EXTRACTED ENTRIES Start Marker

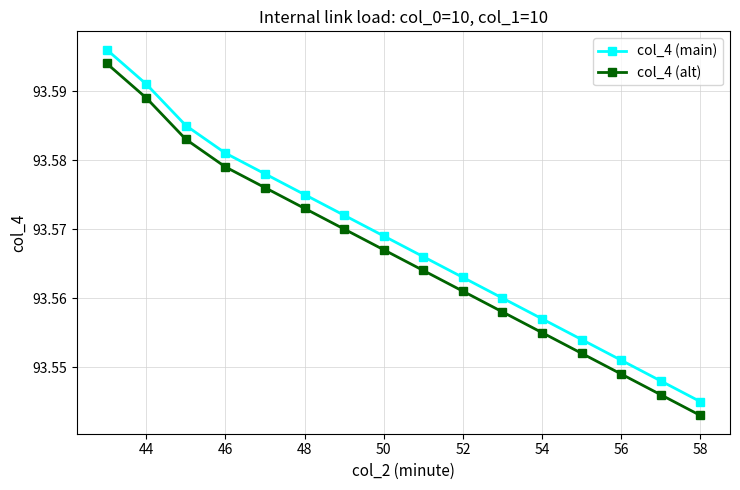

True or false: col_4 (alt) and col_4 (main) intersect in this chart.

False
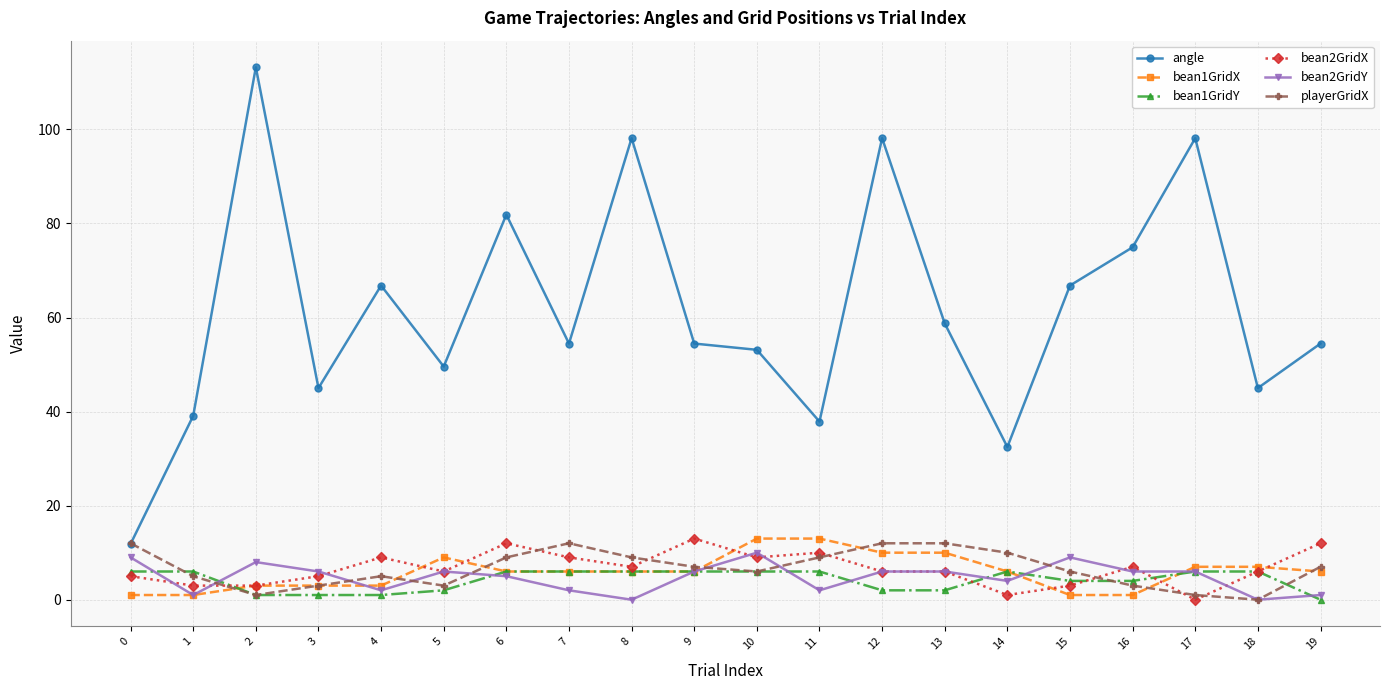

True or false: bean2GridY and bean1GridY intersect in this chart.

True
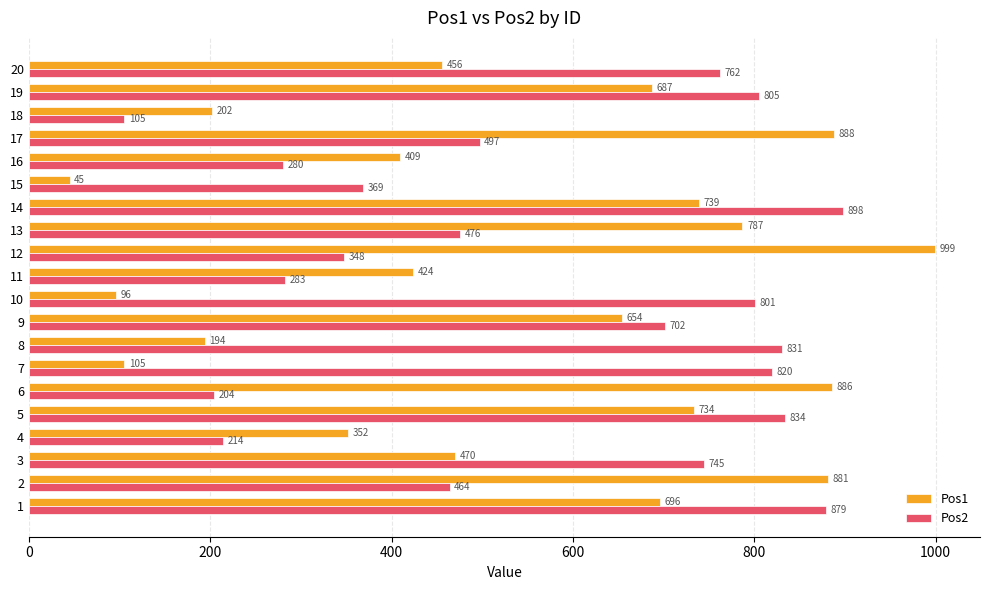

At which label does Pos1 reach its minimum?

15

EXTRACTED ENTRIES End Marker

TASK DIRECTIONS: Could you write out all the lines above again, substituting "graph" for "chart" and keeping everything else the same, but leaving out the pictures?

EXERCISE ANSWER:
True or false: col_4 (alt) and col_4 (main) intersect in this graph.

False

True or false: bean2GridY and bean1GridY intersect in this graph.

True

At which label does Pos1 reach its minimum?

15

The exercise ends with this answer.